TEXT EXCERPT>
########

In the second step this variable was utilised as a weight variable in parametric regressions (ordinary least squares and negative binomial regressions – for count data) that modelled the outcome variables and included the confounders as predictors. This methodology is ‘doubly robust’ in the sense that if either the matching or the regression model is correct, then causal estimates will be consistent22. For each Ns + Oc patient, the method subtracts his/her predicted ‘nasal only’ outcome (obtained from the parametric regression) from his/her actual score. The procedure then takes the average of these scores as the ATT estimate. In order to generate unbiased average estimates of a potentially non linear function, Monte Carlo simulations are actually run (10,000) – nasal only predictions varying for each patient dependent upon the particular coefficients draw from the relevant parametric regression multivariate coefficient distribution function. These simulations thus providing 95% confidence intervals along with point estimates of the ATT. Statistical significance at the 0.05 level being ascribed if this confidence interval did not contain zero.

These calculations were conducted utilising the packages Matchit23 and Zelig24 within R. Further details on the approach are provided in Ho et al.20.

########

PARTS OF THE EXERCISE>
(a) Name every piece of software that the statistical methods excerpt says was used for the calculations.
(b) According to the statistical methods excerpt, how many Monte Carlo simulations are run?
(c) Write the next part of the statistical methods excerpt, picking up right after its last sentence.

DATA PROVIDED>

########

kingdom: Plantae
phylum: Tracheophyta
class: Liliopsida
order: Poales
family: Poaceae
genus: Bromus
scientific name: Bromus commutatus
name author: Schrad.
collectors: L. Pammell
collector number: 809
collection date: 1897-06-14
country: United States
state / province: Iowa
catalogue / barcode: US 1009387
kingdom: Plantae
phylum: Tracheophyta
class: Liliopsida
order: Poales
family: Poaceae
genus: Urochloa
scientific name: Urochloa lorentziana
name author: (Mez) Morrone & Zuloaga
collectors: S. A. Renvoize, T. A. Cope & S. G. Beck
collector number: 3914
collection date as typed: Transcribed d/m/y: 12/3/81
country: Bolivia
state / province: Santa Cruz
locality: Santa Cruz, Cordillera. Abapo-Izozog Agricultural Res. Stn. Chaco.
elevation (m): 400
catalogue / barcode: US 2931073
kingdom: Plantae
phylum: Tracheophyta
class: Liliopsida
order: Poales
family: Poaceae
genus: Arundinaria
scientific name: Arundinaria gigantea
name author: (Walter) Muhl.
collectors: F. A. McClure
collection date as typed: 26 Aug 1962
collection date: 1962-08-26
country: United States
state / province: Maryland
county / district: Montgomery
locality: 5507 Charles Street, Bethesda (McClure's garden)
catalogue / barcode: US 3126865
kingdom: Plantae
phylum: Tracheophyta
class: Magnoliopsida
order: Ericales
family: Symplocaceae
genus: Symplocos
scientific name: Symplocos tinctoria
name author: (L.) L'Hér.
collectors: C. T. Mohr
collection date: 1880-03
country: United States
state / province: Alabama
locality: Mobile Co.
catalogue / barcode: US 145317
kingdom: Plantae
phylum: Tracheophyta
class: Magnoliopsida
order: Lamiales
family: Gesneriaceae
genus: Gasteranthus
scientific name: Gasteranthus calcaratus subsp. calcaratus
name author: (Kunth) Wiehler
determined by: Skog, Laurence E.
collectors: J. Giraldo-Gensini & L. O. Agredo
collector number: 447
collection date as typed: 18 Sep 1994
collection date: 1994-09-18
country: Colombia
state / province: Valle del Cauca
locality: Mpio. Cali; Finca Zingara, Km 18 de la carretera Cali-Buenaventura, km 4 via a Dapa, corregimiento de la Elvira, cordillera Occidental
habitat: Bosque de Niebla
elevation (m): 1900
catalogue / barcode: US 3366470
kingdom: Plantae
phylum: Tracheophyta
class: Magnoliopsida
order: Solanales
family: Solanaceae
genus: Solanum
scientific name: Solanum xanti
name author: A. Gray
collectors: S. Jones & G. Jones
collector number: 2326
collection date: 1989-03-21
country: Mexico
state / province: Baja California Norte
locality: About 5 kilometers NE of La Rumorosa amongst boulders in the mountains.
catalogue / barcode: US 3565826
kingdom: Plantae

########

PER-TASK OUTPUTS>
(a) Matchit, Zelig, R

(b) 10,000

(c)
For the secondary analysis, it was not possible to use propensity scoring techniques as there were more than two comparison groups. Standard parametric regression analyses (ordinary least squares and negative binomial models) were performed with the inclusion (alongside the confounders from the primary analysis including severity of nasal symptoms) of ordinal binary severity predictors representing the step-up in ocular severity from the previous level. Wald tests were utilised to test the statistical significance of these step-ups. Statistically insignificant ocular severity step-up resulted in the corresponding ocular severities being merged together. The maximum number of statistically significant steps was three for all regions apart from France and Spain where it was two. In these countries, severe patients were combined with moderate ocular patients owing to the small number of severe cases recorded.

All primary statistical analysis were conducted in R Version 2.10.125. All secondary statistical analysis were conducted in Stata Version 10.126.

Results

A total of 1640 physician-completed AR patient records (PRFs) were collected, of which 364 had a joint diagnosis of either asthma (346) or COPD (an additional 18) leaving a potential maximum base of 1276. Among these patients, 1009 were currently suffering Ns only or Ns + Oc symptoms. The number of returned patient self-completions (PSCs) varied between countries reducing the total base to 750 for the patient-reported outcome measures. This affects the ability to capture statistically significant differences between the two groups in some countries due to the lack of statistical power.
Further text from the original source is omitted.